Kau di sini, Undertaker.
Mungkin agak terlambat.
Atau mungkin masih terlalu awal…
Rasa dingin menjalar di punggungku. Dia masih tampak seperti manusia—senyum lembut, mata tenang—dan tidak berbeda dari Dang Seo-rin yang kukenal…
Kecuali tangan kirinya.
Hm? Oh,
Apakah ini mengganggu Anda?
Di tangan kirinya…
Di sana tergeletak sesuatu yang seharusnya tidak ada.
Menurut akal sehat, pemandangan yang mustahil terkondensasi di sana.
Aku bosan menunggumu.
Aku sedang memandang Bumi,
Dan itu menarik perhatianku.
Semangat Yuri.
Itu membuatku kesal.
Di sana, kepalanya terpenggal rapi dengan rambut merah muda dan semuanya. Kepala Go Yuri tergenggam erat di tangan kiri Dang Seo-rin seolah-olah memang seharusnya berada di sana.
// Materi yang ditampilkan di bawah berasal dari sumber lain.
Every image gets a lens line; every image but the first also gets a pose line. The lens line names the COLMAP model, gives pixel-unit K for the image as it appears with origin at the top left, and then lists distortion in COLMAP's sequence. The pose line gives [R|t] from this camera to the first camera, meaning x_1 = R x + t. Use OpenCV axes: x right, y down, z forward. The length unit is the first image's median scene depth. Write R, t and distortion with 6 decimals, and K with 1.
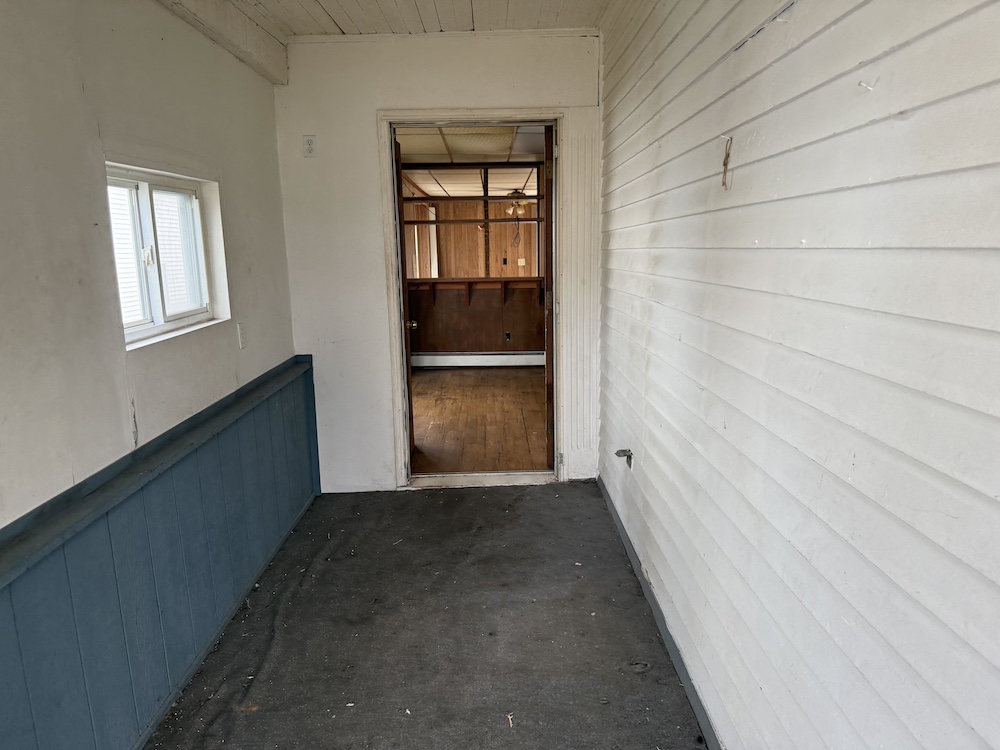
lens RADIAL K [[725.2, 0, 500.0], [0, 725.2, 375.0], [0, 0, 1]] dist [0.089074, -0.061688]
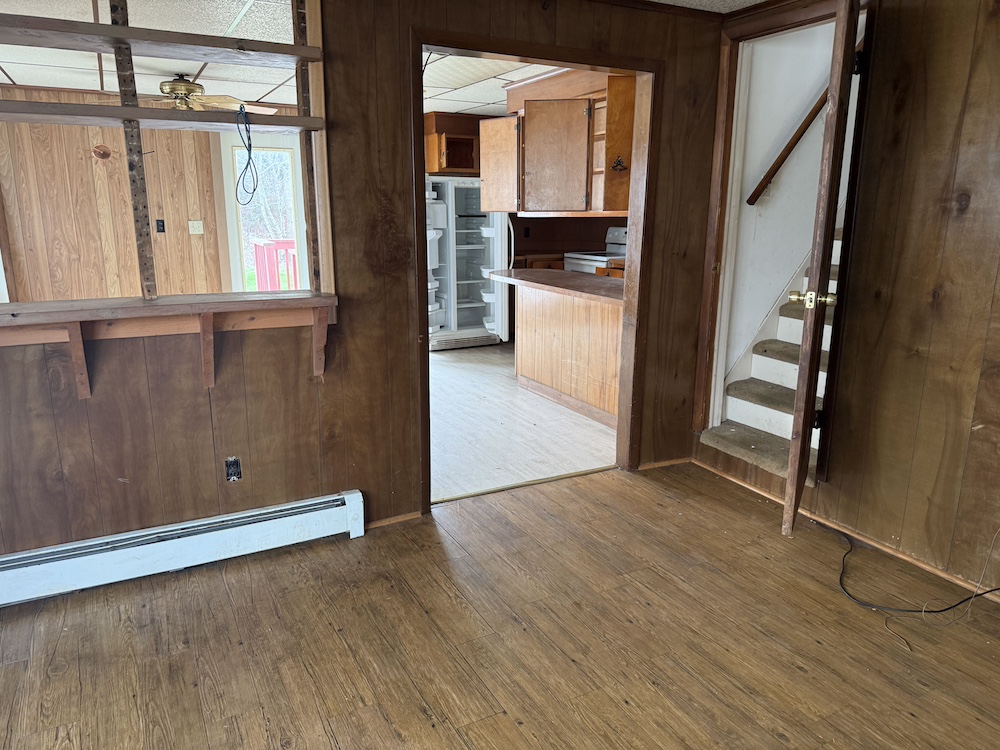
lens RADIAL K [[700.8, 0, 500.0], [0, 700.8, 375.0], [0, 0, 1]] dist [-0.004761, -0.004428]
pose [[0.883647, -0.088676, 0.459679, -0.025308], [0.055846, 0.994852, 0.084562, -0.119400], [-0.464811, -0.049052, 0.884050, 0.668464]]
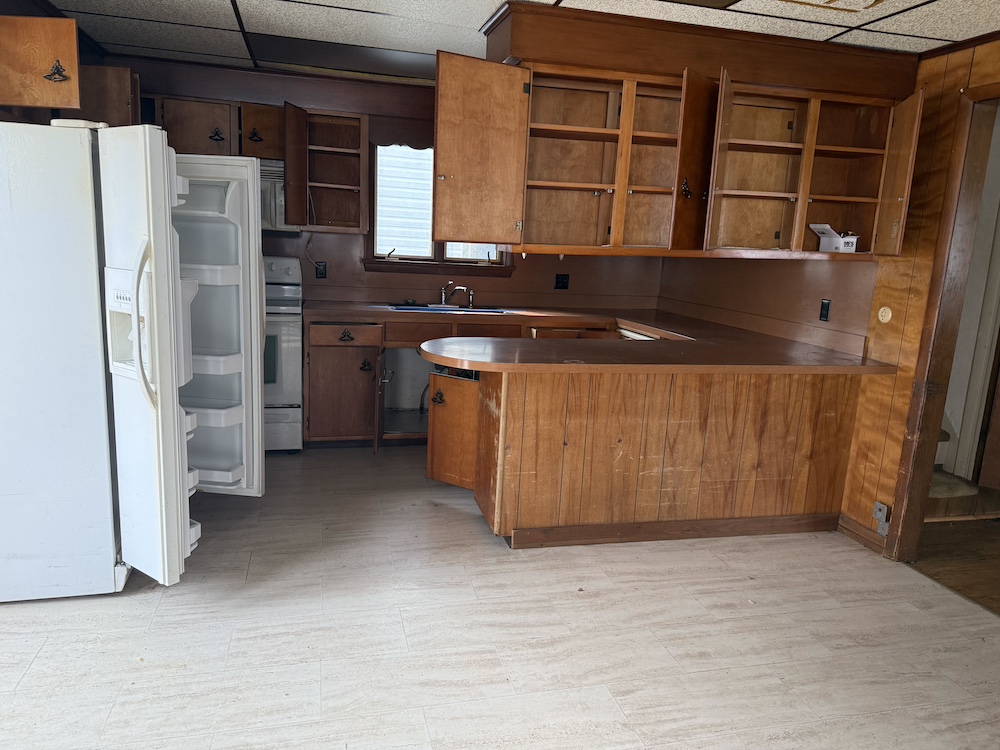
lens RADIAL K [[700.8, 0, 500.0], [0, 700.8, 375.0], [0, 0, 1]] dist [-0.004761, -0.004428]
pose [[-0.238060, -0.185633, 0.953345, -0.041161], [0.115008, 0.969271, 0.217453, -0.208958], [-0.964417, 0.161410, -0.209396, 1.215507]]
Penyihir Agung itu tersenyum.
Jadi, saya merapikannya.
Catatan kaki:
[1] Singa, seperti karnivora lainnya, rentan terhadap infeksi cacing jantung, meskipun mereka bukan inang utama seperti anjing. Nyamuk menularkan parasit tersebut, dan cacing jantung dapat menyebabkan masalah kesehatan serius pada singa, termasuk gagal jantung dan kematian. Pada dasarnya, parasit. Perlu juga dicatat bahwa Hecate dikaitkan dengan singa.